Because I just might be slightly morbid…
Before I had my gallbladder removed in December, I wrote on a piece of paper what J were to do in the event of my death. I like to be prepared.
First, I wrote little notes to my two sweet girls. Telling them I loved them, I would miss them, that they would see me again one day. I told them to be strong, to not be sad, but to know that I am in their hearts. That one day daddy might remarry, that he might have more children, but they would always be the center of his world. Seriously, you’d think I were having brain surgery or had the C-word.
My note to J went a little like this, “If I die, make sure Tiff takes care of the children during the day. Pay her lots and lots. I want I’ll Fly Away sung, I want a pink casket, because that’s fun. I love you more than anything…” blah, blah.
Had I know this existed I would have made him promise he would make these for the girls.
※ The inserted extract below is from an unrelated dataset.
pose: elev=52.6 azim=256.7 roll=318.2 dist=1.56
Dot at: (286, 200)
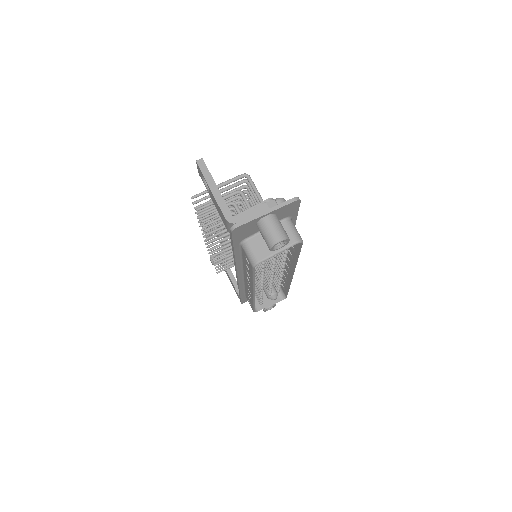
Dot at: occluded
Is this totally creepy to anyone else?
At any rate, I didn’t die. I am thankful, because Tiff now lives in Orlando. I mean seriously, who would watch my babies? They’d have to go to daycare or something, that day care would be shut down for not taking care of children correctly, my husband would have to quit his job to raise our children, they would live with my inlaws and would be slightly delayed socially because my inlaws live in the middle of absolutely no where. They’d be on Dateline for sure. Whew. I’m glad I’m still here.
I saw Dad today. He’s looking better. He squeezed my hand. Blinked real hard when I told him I loved him. I think God is going to heal him again. I just don’t understand why he keeps getting so sick. My God can heal him. So why doesn’t He?
My faith is just… it’s getting hard. My heart feels hard and I’m just so tired. I can’t imagine how my momma is feeling.
Thank you all for the prayers. I cannot tell you how much they mean to me, my mom and the rest of the family.











July 8th, 2008 at 10:20 pm
I did the same thing before the birth of my 2 youngest kids, AND when I went in for my gall bladder & hernia repair in January. It’s not morbid, it’s being realistic!
July 8th, 2008 at 10:31 pm
So many people do this your not alone! God Bless you hun!
July 9th, 2008 at 8:32 am
Jill,
I don’t understand why your sweet daddy has to keep going through all of this pain either. I wish I did understand it. I’m so sorry but I know that God’s plan is bigger and more magnificent than ours. Keep being strong and know that I love you.
July 9th, 2008 at 8:54 am
Keep your faith alive, now more than ever. We are to patiently endure the wrong, or what we think is wrong. After all, it would be too easy just to have faith when all is well. It’s when things aren’t that it’s most crucial to believe.